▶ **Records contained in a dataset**
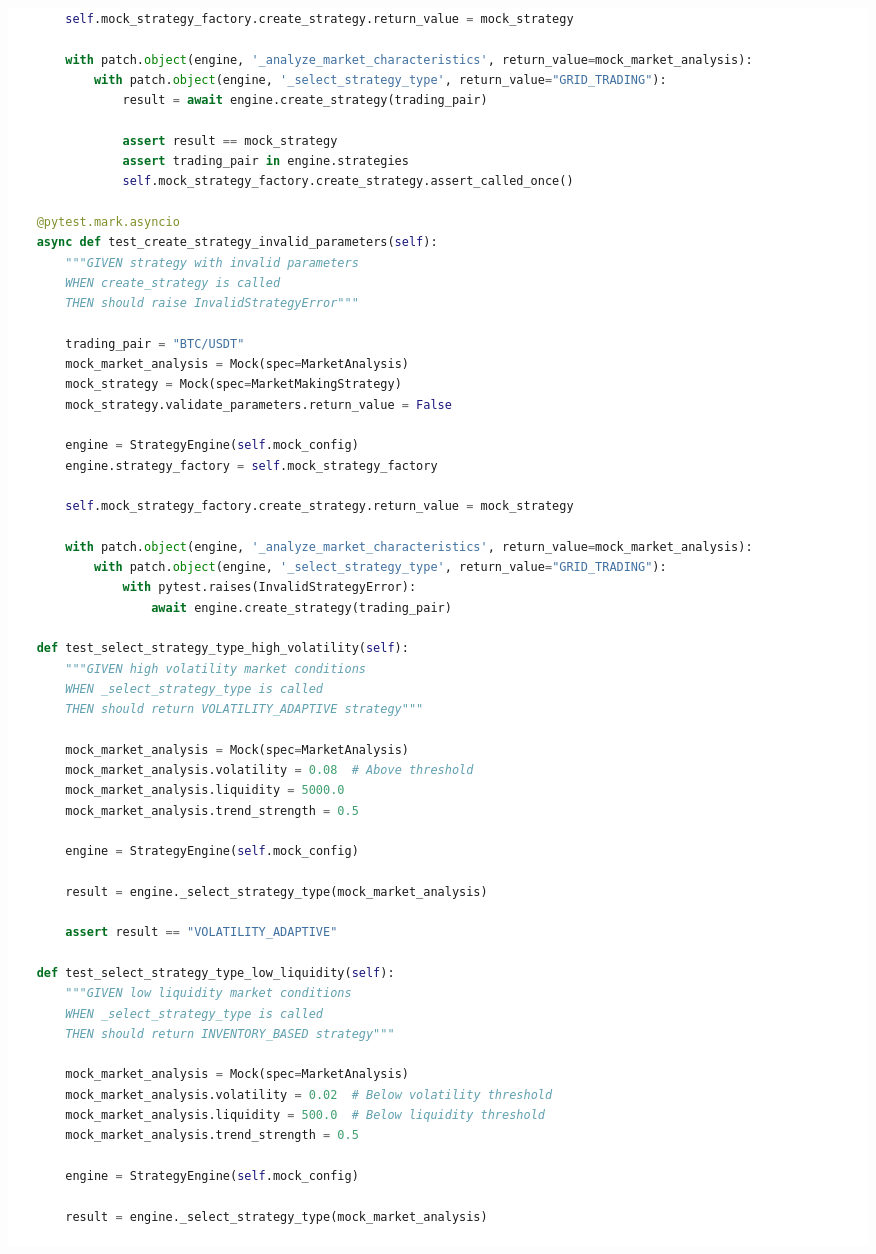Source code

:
 ```python
        self.mock_strategy_factory.create_strategy.return_value = mock_strategy
        
        with patch.object(engine, '_analyze_market_characteristics', return_value=mock_market_analysis):
            with patch.object(engine, '_select_strategy_type', return_value="GRID_TRADING"):
                result = await engine.create_strategy(trading_pair)
                
                assert result == mock_strategy
                assert trading_pair in engine.strategies
                self.mock_strategy_factory.create_strategy.assert_called_once()
    
    @pytest.mark.asyncio
    async def test_create_strategy_invalid_parameters(self):
        """GIVEN strategy with invalid parameters
        WHEN create_strategy is called
        THEN should raise InvalidStrategyError"""
        
        trading_pair = "BTC/USDT"
        mock_market_analysis = Mock(spec=MarketAnalysis)
        mock_strategy = Mock(spec=MarketMakingStrategy)
        mock_strategy.validate_parameters.return_value = False
        
        engine = StrategyEngine(self.mock_config)
        engine.strategy_factory = self.mock_strategy_factory
        
        self.mock_strategy_factory.create_strategy.return_value = mock_strategy
        
        with patch.object(engine, '_analyze_market_characteristics', return_value=mock_market_analysis):
            with patch.object(engine, '_select_strategy_type', return_value="GRID_TRADING"):
                with pytest.raises(InvalidStrategyError):
                    await engine.create_strategy(trading_pair)
    
    def test_select_strategy_type_high_volatility(self):
        """GIVEN high volatility market conditions
        WHEN _select_strategy_type is called
        THEN should return VOLATILITY_ADAPTIVE strategy"""
        
        mock_market_analysis = Mock(spec=MarketAnalysis)
        mock_market_analysis.volatility = 0.08  # Above threshold
        mock_market_analysis.liquidity = 5000.0
        mock_market_analysis.trend_strength = 0.5
        
        engine = StrategyEngine(self.mock_config)
        
        result = engine._select_strategy_type(mock_market_analysis)
        
        assert result == "VOLATILITY_ADAPTIVE"
    
    def test_select_strategy_type_low_liquidity(self):
        """GIVEN low liquidity market conditions
        WHEN _select_strategy_type is called
        THEN should return INVENTORY_BASED strategy"""
        
        mock_market_analysis = Mock(spec=MarketAnalysis)
        mock_market_analysis.volatility = 0.02  # Below volatility threshold
        mock_market_analysis.liquidity = 500.0  # Below liquidity threshold
        mock_market_analysis.trend_strength = 0.5
        
        engine = StrategyEngine(self.mock_config)
        
        result = engine._select_strategy_type(mock_market_analysis)
        
```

▶ **Task directions**
Could you restate every record above word for word, leaving the pictures out?

▶ **Solved exercise**
Source code

:
 ```python
        self.mock_strategy_factory.create_strategy.return_value = mock_strategy
        
        with patch.object(engine, '_analyze_market_characteristics', return_value=mock_market_analysis):
            with patch.object(engine, '_select_strategy_type', return_value="GRID_TRADING"):
                result = await engine.create_strategy(trading_pair)
                
                assert result == mock_strategy
                assert trading_pair in engine.strategies
                self.mock_strategy_factory.create_strategy.assert_called_once()
    
    @pytest.mark.asyncio
    async def test_create_strategy_invalid_parameters(self):
        """GIVEN strategy with invalid parameters
        WHEN create_strategy is called
        THEN should raise InvalidStrategyError"""
        
        trading_pair = "BTC/USDT"
        mock_market_analysis = Mock(spec=MarketAnalysis)
        mock_strategy = Mock(spec=MarketMakingStrategy)
        mock_strategy.validate_parameters.return_value = False
        
        engine = StrategyEngine(self.mock_config)
        engine.strategy_factory = self.mock_strategy_factory
        
        self.mock_strategy_factory.create_strategy.return_value = mock_strategy
        
        with patch.object(engine, '_analyze_market_characteristics', return_value=mock_market_analysis):
            with patch.object(engine, '_select_strategy_type', return_value="GRID_TRADING"):
                with pytest.raises(InvalidStrategyError):
                    await engine.create_strategy(trading_pair)
    
    def test_select_strategy_type_high_volatility(self):
        """GIVEN high volatility market conditions
        WHEN _select_strategy_type is called
        THEN should return VOLATILITY_ADAPTIVE strategy"""
        
        mock_market_analysis = Mock(spec=MarketAnalysis)
        mock_market_analysis.volatility = 0.08  # Above threshold
        mock_market_analysis.liquidity = 5000.0
        mock_market_analysis.trend_strength = 0.5
        
        engine = StrategyEngine(self.mock_config)
        
        result = engine._select_strategy_type(mock_market_analysis)
        
        assert result == "VOLATILITY_ADAPTIVE"
    
    def test_select_strategy_type_low_liquidity(self):
        """GIVEN low liquidity market conditions
        WHEN _select_strategy_type is called
        THEN should return INVENTORY_BASED strategy"""
        
        mock_market_analysis = Mock(spec=MarketAnalysis)
        mock_market_analysis.volatility = 0.02  # Below volatility threshold
        mock_market_analysis.liquidity = 500.0  # Below liquidity threshold
        mock_market_analysis.trend_strength = 0.5
        
        engine = StrategyEngine(self.mock_config)
        
        result = engine._select_strategy_type(mock_market_analysis)
        
```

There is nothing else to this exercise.